Fish A La Nantaise
|Butter||1 Ounce (25 Gram)|
|Fish stock/Water||1 Cup (16 tbs)|
|Mushrooms||10 Ounce (250 Gram)|
|Lemon juice||3 Tablespoon (Approximately)|
|Cream cheese||4 Ounce (1 Package, 100 Gram)|
|Flour||1 1⁄2 Tablespoon|
|Parsley||1 Tablespoon, chopped|
1) Whole fish shuld be preferred, but without gills.
2) Cut off the fins and scrape the inside of the fish thoroughly.
3) Sprinkle salt over fish and let it stand for 15 minutes.

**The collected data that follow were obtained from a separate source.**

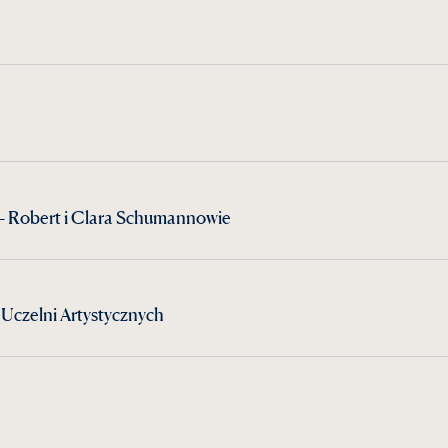
 Robert i Clara Schumannowie
Uczelni Artystycznych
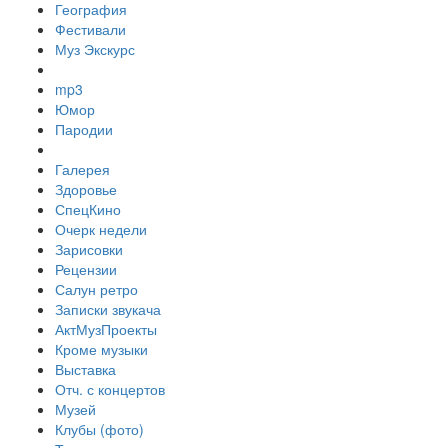
География
Фестивали
Муз Экскурс
mp3
Юмор
Пародии
Галерея
Здоровье
СпецКино
Очерк недели
Зарисовки
Рецензии
Салун ретро
Записки звукача
АктМузПроекты
Кроме музыки
Выставка
Отч. с концертов
Музей
Клубы (фото)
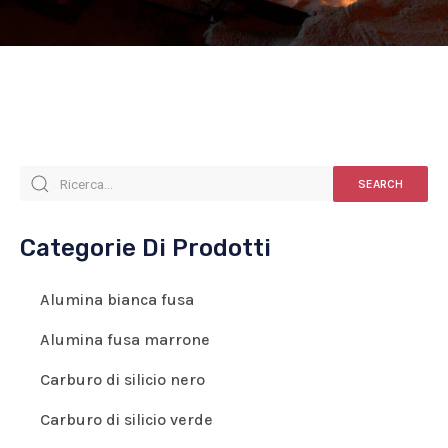
SEARCH
Categorie Di Prodotti
Alumina bianca fusa
Alumina fusa marrone
Carburo di silicio nero
Carburo di silicio verde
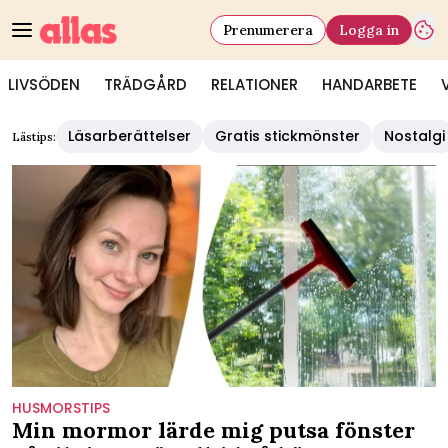
Prenumerera
Logga in
LIVSÖDEN
TRÄDGÅRD
RELATIONER
HANDARBETE
Läsarberättelser
Gratis stickmönster
Nostalgi
Lästips:
HUSMORSTIPS
Min mormor lärde mig putsa fönster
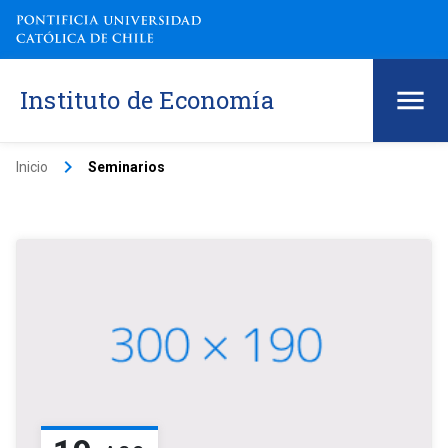
Instituto de Economía
keyboard_arrow_right
Inicio
Seminarios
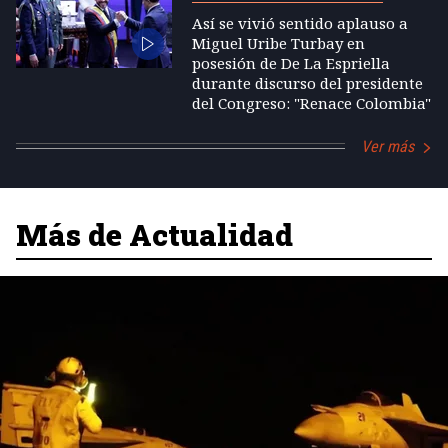
Así se vivió sentido aplauso a
Miguel Uribe Turbay en
posesión de De La Espriella
durante discurso del presidente
del Congreso: "Renace Colombia"
Ver más
Más de Actualidad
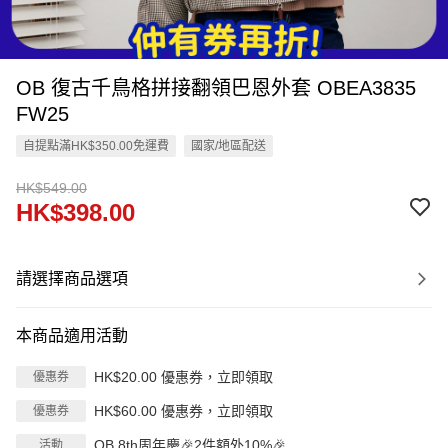
OB 復古千鳥格拼接翻領巴恩外套 OBEA3835
FW25
自提點滿HK$350.00免運費
國家/地區配送
HK$549.00
HK$398.00
請選擇商品選項
本商品適用活動
HK$20.00 優惠券，立即領取
優惠券
HK$60.00 優惠券，立即領取
優惠券
OB 8th周年慶🎉2件額外10%🎉
活動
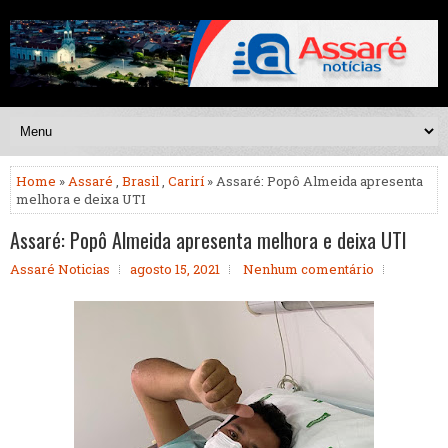
Home
»
Assaré
,
Brasil
,
Carirí
» Assaré: Popô Almeida apresenta
melhora e deixa UTI
Assaré: Popô Almeida apresenta melhora e deixa UTI
Assaré Noticias
agosto 15, 2021
Nenhum comentário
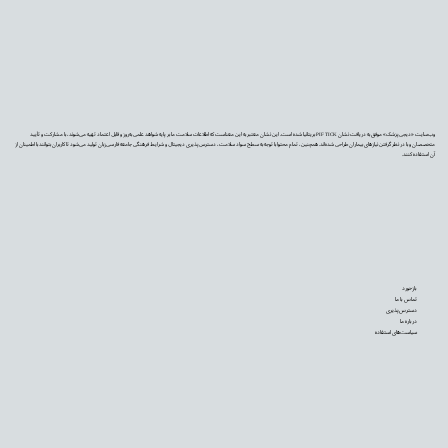
وب‌سایت «دیجی‌پزشک» موفق به دریافت نشان PIF TICK بریتانیا شده است. این نشان معتبر به این معناست که اطلاعات سلامت ما بر پایه شواهد علمی به‌روز و قابل اعتماد تهیه می‌شوند، با مشارکت و تأیید
متخصصان و با در نظر گرفتن نیازهای بیماران طراحی شده‌اند. همچنین، تمام محتوا با توجه به سطح سواد سلامت، دسترس‌پذیری دیجیتال و شرایط فرهنگی جامعه فارسی‌زبان تولید می‌شود تا کاربران بتوانند با اطمینان از
آن استفاده کنند.
بازخورد
تماس با ما
دسترس‌پذیری
درباره ما
سیاست‌های استفاده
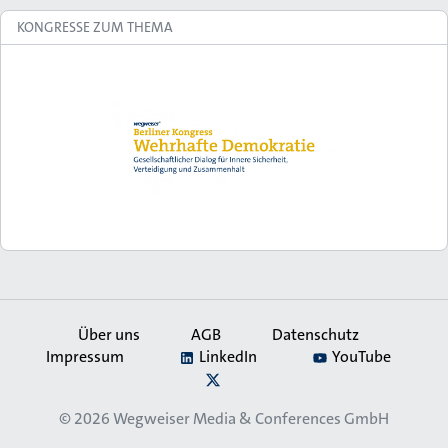
KONGRESSE ZUM THEMA
Über uns
AGB
Datenschutz
Impressum
LinkedIn
YouTube
Secondary
X
Navigation
© 2026
Wegweiser Media & Conferences GmbH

4) Rinse the fish and make it dry.
5) Clean the vegetables and dice the carrots.
6) Slice the leeks with more green part and finely chop the onions.
7) In a pan, saute the vegetables except mushrooms, in butter until tender but do not brown them.
8) In a well-greased ovenproof dish, pour the veggies.
9) Cover them with fish stock or water.
10) Place raw mushrooms in between the veggies.
11) Sprinkle lemon juice, salt and pepper over fish and place it on top of vegetables.
12) Blend the softened cream cheese with flour and enough milk to make the cheese spread easily.
13) Spread evenly the cheese over the fish.
14) Place the dish in the oven at 150°C (300°F) for 3/4 hour until the fish and vegetables are tender.
15) Serve the creamy fish as main dish.